EXERCISE DETAILS: Please copy the material below line for line, leaving out the pictures.

>> begin RECORDS SHOWN

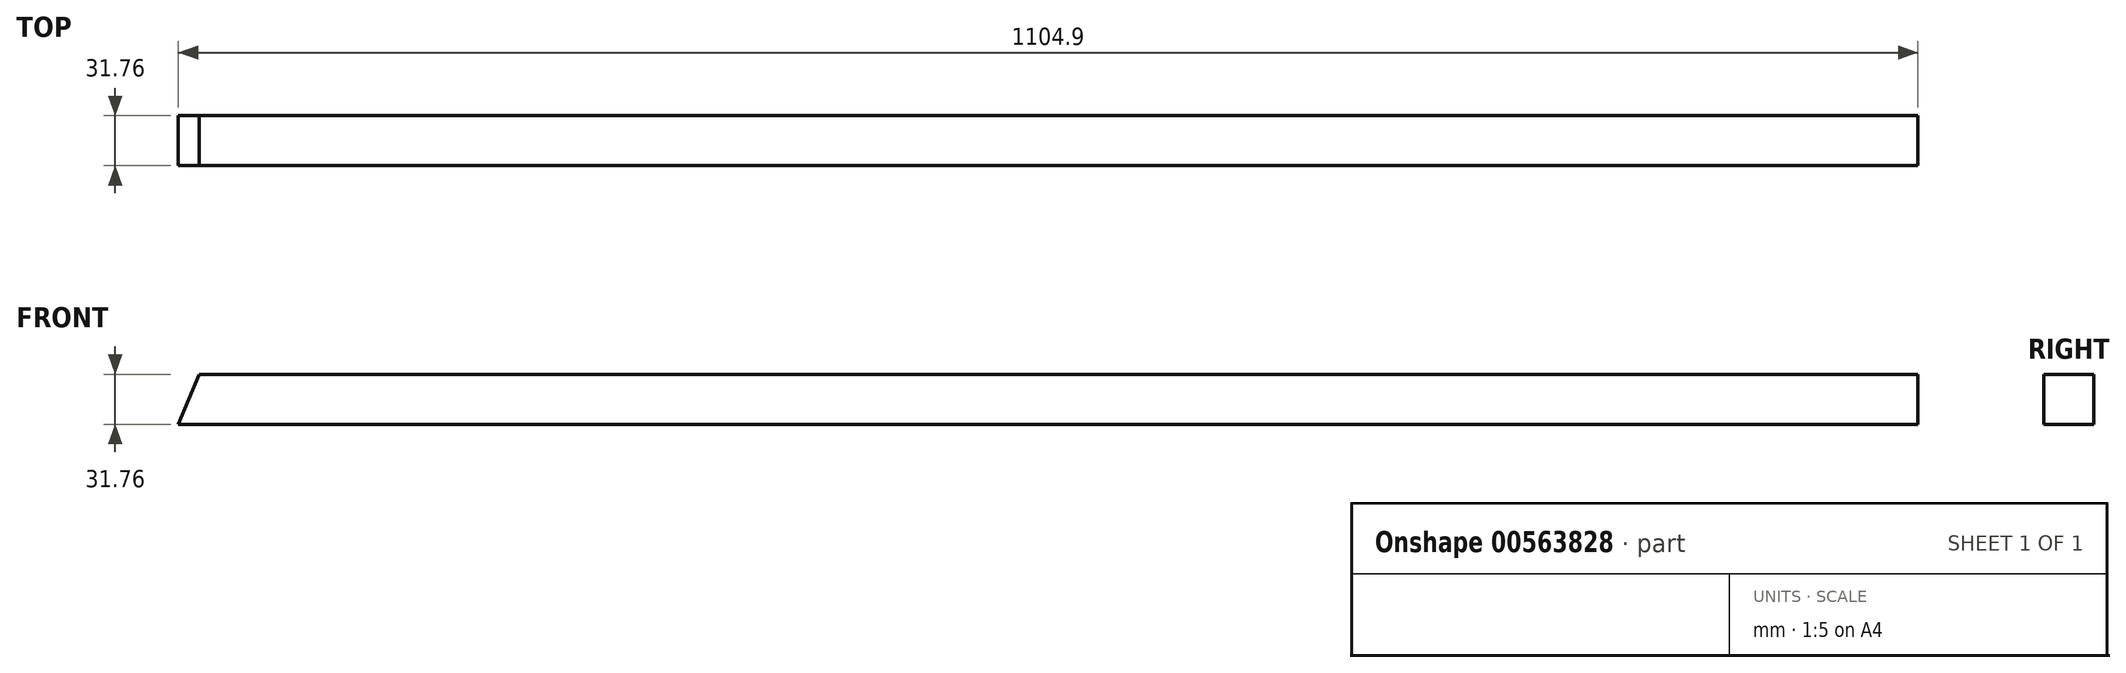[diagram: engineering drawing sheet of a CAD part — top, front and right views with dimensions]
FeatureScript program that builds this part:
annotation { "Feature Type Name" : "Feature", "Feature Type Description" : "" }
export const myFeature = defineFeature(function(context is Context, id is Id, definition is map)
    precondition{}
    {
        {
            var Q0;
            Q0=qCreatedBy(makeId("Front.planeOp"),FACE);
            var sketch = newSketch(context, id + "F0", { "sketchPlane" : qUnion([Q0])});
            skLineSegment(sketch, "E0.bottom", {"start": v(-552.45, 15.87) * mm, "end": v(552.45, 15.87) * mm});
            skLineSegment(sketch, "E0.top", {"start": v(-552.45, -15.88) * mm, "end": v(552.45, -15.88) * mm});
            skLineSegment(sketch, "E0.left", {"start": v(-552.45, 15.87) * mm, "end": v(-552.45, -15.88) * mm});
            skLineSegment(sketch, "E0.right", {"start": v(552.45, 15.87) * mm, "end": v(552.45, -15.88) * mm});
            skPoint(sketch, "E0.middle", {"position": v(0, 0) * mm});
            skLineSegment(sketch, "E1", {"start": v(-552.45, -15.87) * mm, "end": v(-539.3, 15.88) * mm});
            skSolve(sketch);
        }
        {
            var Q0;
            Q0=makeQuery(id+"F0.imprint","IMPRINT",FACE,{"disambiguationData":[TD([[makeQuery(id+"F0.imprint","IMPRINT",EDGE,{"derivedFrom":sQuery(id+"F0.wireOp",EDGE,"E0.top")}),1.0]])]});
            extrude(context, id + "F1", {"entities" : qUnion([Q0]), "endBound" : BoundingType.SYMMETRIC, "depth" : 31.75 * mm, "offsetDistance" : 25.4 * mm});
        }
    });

>> end RECORDS SHOWN

TASK SOLUTION:
[diagram: engineering drawing sheet of a CAD part — top, front and right views with dimensions]
FeatureScript program that builds this part:
annotation { "Feature Type Name" : "Feature", "Feature Type Description" : "" }
export const myFeature = defineFeature(function(context is Context, id is Id, definition is map)
    precondition{}
    {
        {
            var Q0;
            Q0=qCreatedBy(makeId("Front.planeOp"),FACE);
            var sketch = newSketch(context, id + "F0", { "sketchPlane" : qUnion([Q0])});
            skLineSegment(sketch, "E0.bottom", {"start": v(-552.45, 15.87) * mm, "end": v(552.45, 15.87) * mm});
            skLineSegment(sketch, "E0.top", {"start": v(-552.45, -15.88) * mm, "end": v(552.45, -15.88) * mm});
            skLineSegment(sketch, "E0.left", {"start": v(-552.45, 15.87) * mm, "end": v(-552.45, -15.88) * mm});
            skLineSegment(sketch, "E0.right", {"start": v(552.45, 15.87) * mm, "end": v(552.45, -15.88) * mm});
            skPoint(sketch, "E0.middle", {"position": v(0, 0) * mm});
            skLineSegment(sketch, "E1", {"start": v(-552.45, -15.87) * mm, "end": v(-539.3, 15.88) * mm});
            skSolve(sketch);
        }
        {
            var Q0;
            Q0=makeQuery(id+"F0.imprint","IMPRINT",FACE,{"disambiguationData":[TD([[makeQuery(id+"F0.imprint","IMPRINT",EDGE,{"derivedFrom":sQuery(id+"F0.wireOp",EDGE,"E0.top")}),1.0]])]});
            extrude(context, id + "F1", {"entities" : qUnion([Q0]), "endBound" : BoundingType.SYMMETRIC, "depth" : 31.75 * mm, "offsetDistance" : 25.4 * mm});
        }
    });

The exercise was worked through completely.